■ What is required
Below is a listing; reproduce exactly its lines from the one containing "Chest CT, one" to its last line, both ends kept, and no other lines.

■ Data to use

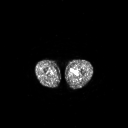
FDG PET of an extremity soft-tissue mass (from a PET/CT study), one axial slice; slice 223 of 267 in the series (ordered by position); 3.27 mm slice thickness; 128 × 128 image matrix, field of view 700 × 700 mm. Patient: male, 63 years. Case-level facts recorded for this patient, not image findings: histological type: pleiomorphic liposarcoma; grade: high; site of the primary tumour: left thigh.
Structures marked on this image (expert contour drawn on MRI and transferred to this co-registered scan by the dataset authors):
- gross tumour volume including surrounding oedema: bounding box <73,69,78,75> (left, top, right, bottom; pixels)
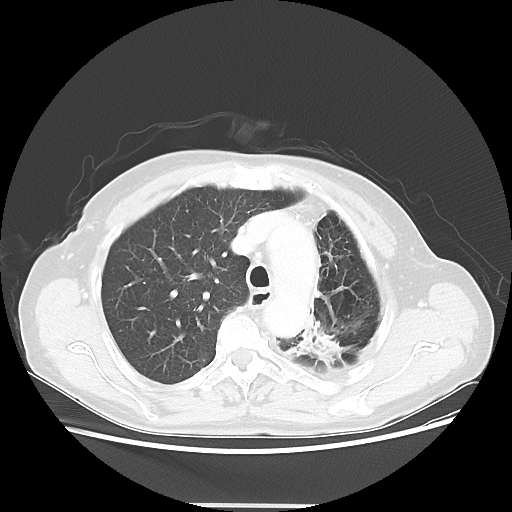
Chest CT, one axial slice; slice 39 of 56 in the series (ordered by position); reconstruction kernel LUNG; 100 kVp; lung window (W 1500 / L -600 HU); 5 mm slice thickness; 512 × 512 image matrix. Patient: female, 63 years. From the clinical record (not read from this slice): clinical TNM (as recorded): T2a N0 M0.
Annotated regions visible in this slice (bounding box drawn by a radiologist):
- lung tumour (recorded histology: adenocarcinoma): bounding box (x1, y1, x2, y2) in pixels: (301, 323, 344, 370)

■ Solution
Chest CT, one axial slice; slice 39 of 56 in the series (ordered by position); reconstruction kernel LUNG; 100 kVp; lung window (W 1500 / L -600 HU); 5 mm slice thickness; 512 × 512 image matrix. Patient: female, 63 years. From the clinical record (not read from this slice): clinical TNM (as recorded): T2a N0 M0.
Annotated regions visible in this slice (bounding box drawn by a radiologist):
- lung tumour (recorded histology: adenocarcinoma): bounding box (x1, y1, x2, y2) in pixels: (301, 323, 344, 370)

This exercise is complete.